Now that two and one half years have passed since the FEHA was amended to include these terms, employers are still left with unanswered questions about their obligations to ensure individuals are not discriminated against in their employment.  FEHA provides the framework with little to no guidance on the practicalities of the workplace and how employers should handle issues that may arise concerning employees who are transgender or gender expressive.

This past March, a Sacramento County Superior Court judge declined to dismiss a lawsuit brought by the Department of Fair Employment and Housing against American Pacific Corporation (AMPAC) for “sex, gender, gender identity, and gender expression” discrimination.  The AMPAC case is a telling example of how an employer can easily make a costly mistake.

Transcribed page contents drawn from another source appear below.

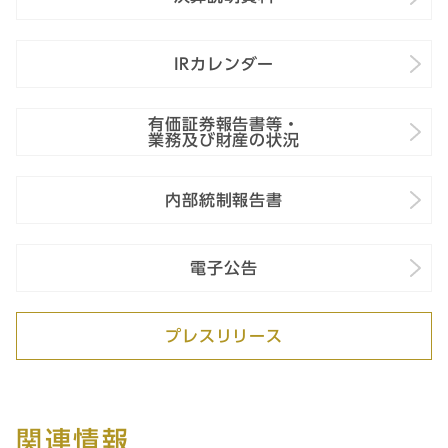
IRカレンダー
有価証券報告書等・
業務及び財産の状況
内部統制報告書
電子公告
プレスリリース
関連情報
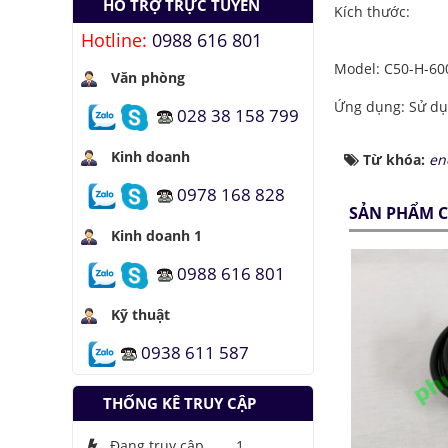
HỖ TRỢ TRỰC TUYẾN
quang hợp để tạo
Kích thước:
nhiên liệu
Hotline:
0988 616 801
Hầm đỗ xe tự động
Model: C50-H-60
dưới lòng đất của
Văn phòng
Nhật
Ứng dụng: Sử dụn
028 38 158 799
Áo chống đạn xuyên
giáp bằng bọt kim
Kinh doanh
Từ khóa:
en
loại
0978 168 828
Những thăng trầm
SẢN PHẨM C
của trí tuệ nhân tạo
Kinh doanh 1
Lưu trữ hình ảnh kỹ
thuật số trong ADN
0988 616 801
Kỹ thuật
0938 611 587
THỐNG KÊ TRUY CẬP
Đang truy cập
1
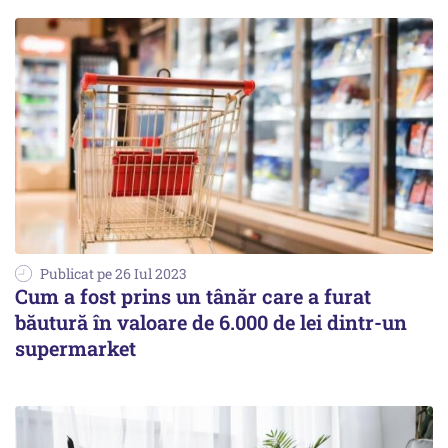
Publicat pe 26 Iul 2023
Cum a fost prins un tânăr care a furat
băutură în valoare de 6.000 de lei dintr-un
supermarket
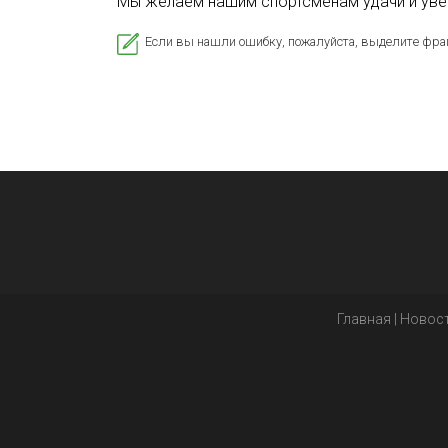
Мы желаем нашим спортсменам удачи и увер
Если вы нашли ошибку, пожалуйста, выделите фра
Главная
|
Новос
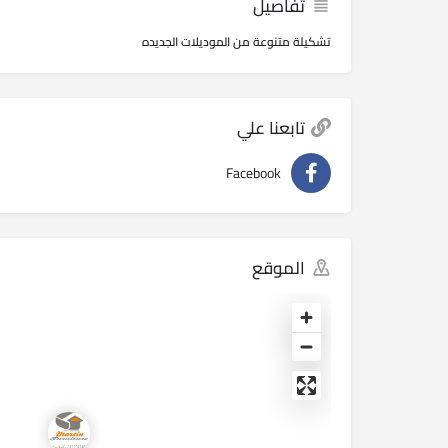
تفاصيل
تشكيلة متنوعة من الموديلات الجديده
تابعنا علي
Facebook
الموقع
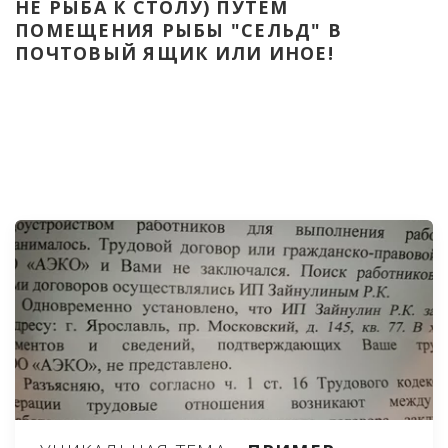
НЕ РЫБА К СТОЛУ) ПУТЁМ 
ПОМЕЩЕНИЯ РЫБЫ "СЕЛЬД" В 
ПОЧТОВЫЙ ЯЩИК ИЛИ ИНОЕ!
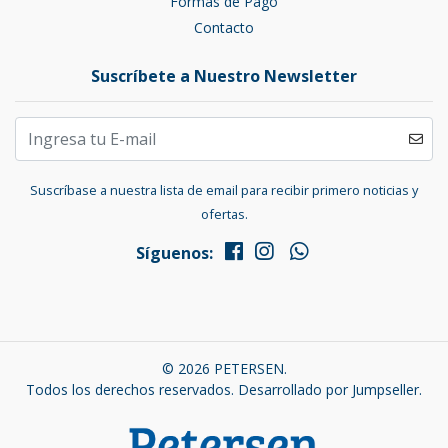
Formas de Pago
Contacto
Suscríbete a Nuestro Newsletter
Suscríbase a nuestra lista de email para recibir primero noticias y
ofertas.
Síguenos:
© 2026 PETERSEN.
Todos los derechos reservados.
Desarrollado por Jumpseller
.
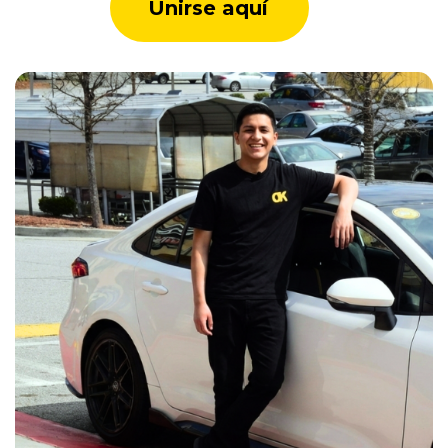
Unirse aquí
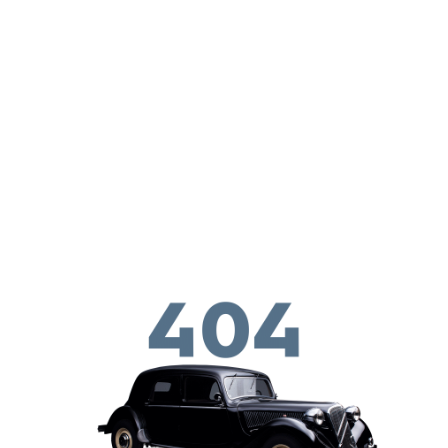
ילוג לתוכן העיקרי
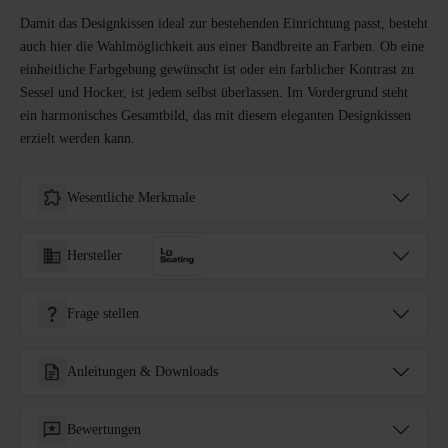
Damit das Designkissen ideal zur bestehenden Einrichtung passt, besteht
auch hier die Wahlmöglichkeit aus einer Bandbreite an Farben. Ob eine
einheitliche Farbgebung gewünscht ist oder ein farblicher Kontrast zu
Sessel und Hocker, ist jedem selbst überlassen. Im Vordergrund steht
ein harmonisches Gesamtbild, das mit diesem eleganten Designkissen
erzielt werden kann.
Wesentliche Merkmale
Hersteller
Frage stellen
Anleitungen & Downloads
Bewertungen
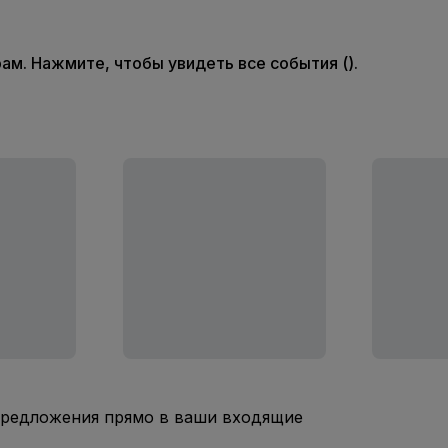
м. Нажмите, чтобы увидеть все события ().
предложения прямо в ваши входящие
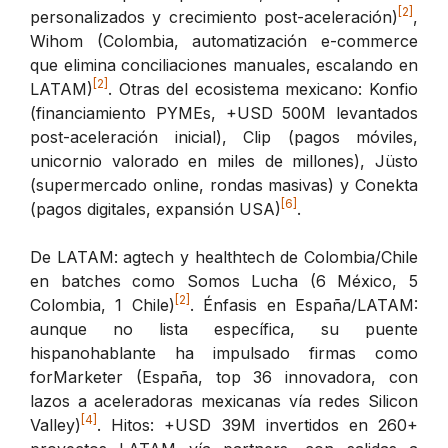
[2]
personalizados y crecimiento post-aceleración)
,
Wihom (Colombia, automatización e-commerce
que elimina conciliaciones manuales, escalando en
[2]
LATAM)
. Otras del ecosistema mexicano: Konfio
(financiamiento PYMEs, +USD 500M levantados
post-aceleración inicial), Clip (pagos móviles,
unicornio valorado en miles de millones), Jüsto
(supermercado online, rondas masivas) y Conekta
[6]
(pagos digitales, expansión USA)
.
De LATAM: agtech y healthtech de Colombia/Chile
en batches como Somos Lucha (6 México, 5
[2]
Colombia, 1 Chile)
. Énfasis en España/LATAM:
aunque no lista específica, su puente
hispanohablante ha impulsado firmas como
forMarketer (España, top 36 innovadora, con
lazos a aceleradoras mexicanas vía redes Silicon
[4]
Valley)
. Hitos: +USD 39M invertidos en 260+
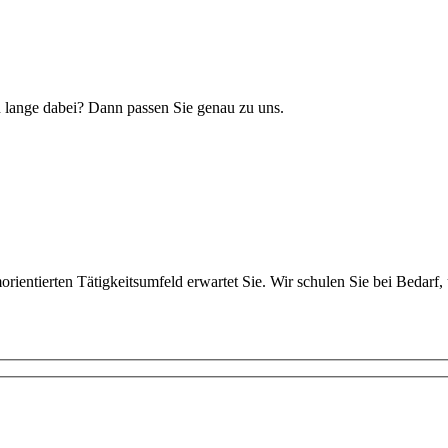
n lange dabei? Dann passen Sie genau zu uns.
rientierten Tätigkeitsumfeld erwartet Sie. Wir schulen Sie bei Bedarf,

When a transgender applicant presented as a male and accepted an employment offer, the human resources department learned during the background investigation that he was biologically female.  There was no evidence that he had undergone any sex reassignment procedure.  AMPAC was concerned about the employee using the men’s locker room and restroom since he had not undergone an actual sex reassignment.  Seemingly not understanding the requirements of the FEHA, AMPAC asked the employee to delay the start of his employment until after sex reassignment surgery was done.  The employee protested, indicating he had been a firefighter who worked in similar situations and was not questioned about using the men’s facilities.  AMPAC, however, apparently refused to allow him to use the men’s restroom and locker room, and required him to use the women’s facilities.

If AMPAC had sufficient information and guidance regarding the rights of employees who are within the protected status of transgender, gender identity, or gender expression, litigation probably could have been avoided.

The express rights of the protected employees include the following:  An employee has the right to be referred to as the sex he or she identifies with, including in employment records.  Intentional refusal to address the employee with the appropriate pronoun or name may be discrimination and/or harassment.  An employee also has a right to use a restroom that corresponds to his or her gender identity or expression.  It is good practice to provide a unisex restroom, but it is not required and employees cannot be forced to use only the unisex restroom.  This is a typical concern, as it was AMPAC’s.  However, the court allayed the employer’s fears about restroom and locker room use by noting that “[i]ndividuals who claim a different gender from day to day, or who do so simply to be disruptive or to sexually harass other employees, do not meet the definition of transgender.”

Employees also must be permitted to dress in conformance with their gender identity.  While employers are still allowed to have and enforce reasonable dress code policies, employees cannot be forced to dress in a manner that does not comport with their gender expression or identity.  Further, employers should not make intrusive inquiries into the employee’s gender unless there is a legitimate business reason.

If an employee is being treated for gender identity disorder or has a serious medical condition related to his or her transgender status, then the employee may be entitled to leave under the Family and Medical Leave Act (FMLA) and/or the California Family Rights Act (CFRA).  On a related note, California has ordered health insurance companies that are regulated by the California Department of Insurance to stop denying health care coverage to transgender individuals based on their gender identity.  However, insurance companies are not required to provide treatment that it does not cover for non-transgender individuals.

Another concern for employers is what to communicate to employees who have a transgender co-worker.  Will the employees complain about the restroom or locker room?  How much can be disclosed to employees about a transgender co-worker?  What if an employee threatens to quit if required to use the same restroom as a transgender co-worker?  Training is the best tool employers have to educate employees about transgender and gender expression issues to avoid these types of occurrences.  Moreover, employers are obligated to train their employees that discrimination and harassment based on transgender, gender identity, or gender expression is unlawful and will not be tolerated.  As always, if an employer is uncertain how to handle a situation related to transgender, gender identity, or gender expression, legal counsel should be consulted.  While avoiding liability is always paramount, establishing an inclusive, nondiscriminatory work environment for all employees should be as well.